◆ **Indicación**:
Cita, sin cambiar nada, el pasaje del texto sobre feminismo y teoría queer que empieza con «En ese tiempo» y sigue hasta «grandes aportaciones epistemológicas.».

━━━━━ Fragmento del documento ━━━━━

Los que trabajamos en el campo de la ideología de género y, además y a la vez, escribimos novelas de género, somos unos degenerados: para nosotros y nosotras la cultura no empieza en Grecia (que es donde se origina la cultura occidental estándar, la cual, según el asfixiante oficialismo, arranca con Sócrates, Platón, Aristóteles y, por ahí, todo seguido), sino que tiene su precedente helénico brillantísimo en Safo de Lesbos, pero arranca definitivamente con la Ilustración francesa, con su racionalismo, con su ideario político de igualdad, fraternidad y libertad, con su declaración de los derechos del hombre y con su protofeminismo (estamos pues nosotros y nosotras en eso que una de las grandes pensadoras de nuestro tiempo, Marina Garcés, denomina «una ilustración radical»).
En ese tiempo de la Ilustración, empieza el incipiente feminismo político como lucha por el acceso de la mujer a la cultura y la vida civil, el cual continuará con el llamado feminismo de primera ola, por el derecho de la mujer al voto y a los derechos civiles; el feminismo de segunda ola, por la igualdad de género en el trabajo, la familia y la sexualidad; y el feminismo de tercera ola, por los distintos modelos de mujer y de feminidad, y por reducir la brecha social y salarial, y el techo de cristal.
Pero, además de un movimiento político, el feminismo es un movimiento conceptual, uno de los más importantes del siglo XX de hecho, y una teoría literaria con grandes aportaciones epistemológicas.
En este tiempo ilustrado, empieza a tomar cuerpo, a su vez, el pensamiento libertario, que con el marxismo y el colonialismo derivará en lo que, a partir del gran Edward Said, se denominan estudios postcoloniales, los cuales ponen el acento en la visibilidad social y ficcional de las minorías de raza.
Y, como una extensión del feminismo conceptual, del pensamiento libertario y de los estudios postcoloniales, surge la teoría queer, una suerte de postfeminismo punk que deconstruye la bipolaridad cultural y biológica masculinidad/feminidad, y hasta el binomio biológico hombre/mujer, y que cuenta con nombres clave del pensamiento de nuestro tiempo como lo son Judith Butler y Paul B. Preciado.
Gracias a la teoría literaria postcolonial, al pensamiento libertario y a la filosofía queer llevada al ámbito de la novela, nosotros y nosotras, en esta época, hemos entendido la importancia simbólica y de representatividad social de las ficciones como expresión del imaginario colectivo. Hemos entendido que, por decirlo con palabras del propio Paul B. Preciado, toda novela es, entre otras cosas, una tecnología de representación.

━━━━━ Material mostrado ━━━━━

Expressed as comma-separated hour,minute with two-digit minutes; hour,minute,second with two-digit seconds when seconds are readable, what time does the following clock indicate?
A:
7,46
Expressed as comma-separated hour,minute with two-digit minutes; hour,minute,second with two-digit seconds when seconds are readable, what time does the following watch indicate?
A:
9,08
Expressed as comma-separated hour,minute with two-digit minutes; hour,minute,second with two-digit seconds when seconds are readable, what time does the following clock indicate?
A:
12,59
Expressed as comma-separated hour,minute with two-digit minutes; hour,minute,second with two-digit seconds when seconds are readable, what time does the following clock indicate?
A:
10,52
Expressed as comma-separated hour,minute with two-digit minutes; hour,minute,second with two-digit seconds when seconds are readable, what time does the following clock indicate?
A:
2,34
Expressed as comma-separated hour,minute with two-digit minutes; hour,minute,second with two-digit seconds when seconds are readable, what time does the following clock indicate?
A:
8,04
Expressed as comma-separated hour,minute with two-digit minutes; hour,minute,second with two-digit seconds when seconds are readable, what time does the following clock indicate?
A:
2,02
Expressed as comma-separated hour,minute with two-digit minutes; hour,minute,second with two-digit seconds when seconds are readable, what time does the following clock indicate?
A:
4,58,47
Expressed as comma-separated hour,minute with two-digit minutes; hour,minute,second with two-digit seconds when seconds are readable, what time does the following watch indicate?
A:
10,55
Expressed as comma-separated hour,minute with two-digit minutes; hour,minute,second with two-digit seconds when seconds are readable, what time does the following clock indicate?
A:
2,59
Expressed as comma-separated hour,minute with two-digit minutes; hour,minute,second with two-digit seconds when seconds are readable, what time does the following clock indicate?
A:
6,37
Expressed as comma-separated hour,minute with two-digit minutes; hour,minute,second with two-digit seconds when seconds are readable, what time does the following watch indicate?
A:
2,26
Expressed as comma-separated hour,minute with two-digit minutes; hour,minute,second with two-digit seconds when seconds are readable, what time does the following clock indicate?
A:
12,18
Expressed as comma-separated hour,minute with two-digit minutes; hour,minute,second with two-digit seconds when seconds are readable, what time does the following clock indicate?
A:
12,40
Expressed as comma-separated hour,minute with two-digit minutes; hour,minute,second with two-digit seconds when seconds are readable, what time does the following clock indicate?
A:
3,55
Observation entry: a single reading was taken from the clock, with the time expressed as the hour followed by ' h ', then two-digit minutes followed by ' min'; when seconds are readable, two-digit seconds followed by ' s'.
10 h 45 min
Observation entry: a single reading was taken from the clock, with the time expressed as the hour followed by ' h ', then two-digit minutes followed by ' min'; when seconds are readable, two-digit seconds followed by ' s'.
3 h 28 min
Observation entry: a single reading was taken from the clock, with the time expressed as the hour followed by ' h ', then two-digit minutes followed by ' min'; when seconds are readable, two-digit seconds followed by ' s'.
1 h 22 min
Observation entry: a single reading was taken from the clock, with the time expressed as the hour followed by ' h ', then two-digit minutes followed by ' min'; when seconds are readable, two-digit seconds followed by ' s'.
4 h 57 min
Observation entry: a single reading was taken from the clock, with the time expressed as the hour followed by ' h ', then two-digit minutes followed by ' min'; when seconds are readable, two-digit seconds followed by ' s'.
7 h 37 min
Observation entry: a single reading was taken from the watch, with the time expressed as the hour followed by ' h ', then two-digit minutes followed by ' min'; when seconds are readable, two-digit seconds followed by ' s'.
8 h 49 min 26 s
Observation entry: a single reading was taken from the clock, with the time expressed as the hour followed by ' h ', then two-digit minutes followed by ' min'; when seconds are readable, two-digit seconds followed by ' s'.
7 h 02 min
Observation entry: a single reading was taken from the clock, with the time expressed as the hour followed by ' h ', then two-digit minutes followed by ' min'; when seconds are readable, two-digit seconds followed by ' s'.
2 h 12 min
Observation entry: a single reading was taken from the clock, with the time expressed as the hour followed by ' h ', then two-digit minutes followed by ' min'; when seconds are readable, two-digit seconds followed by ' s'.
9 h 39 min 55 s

━━━━━

◆ **Respuesta del ejercicio**:
En ese tiempo de la Ilustración, empieza el incipiente feminismo político como lucha por el acceso de la mujer a la cultura y la vida civil, el cual continuará con el llamado feminismo de primera ola, por el derecho de la mujer al voto y a los derechos civiles; el feminismo de segunda ola, por la igualdad de género en el trabajo, la familia y la sexualidad; y el feminismo de tercera ola, por los distintos modelos de mujer y de feminidad, y por reducir la brecha social y salarial, y el techo de cristal.
Pero, además de un movimiento político, el feminismo es un movimiento conceptual, uno de los más importantes del siglo XX de hecho, y una teoría literaria con grandes aportaciones epistemológicas.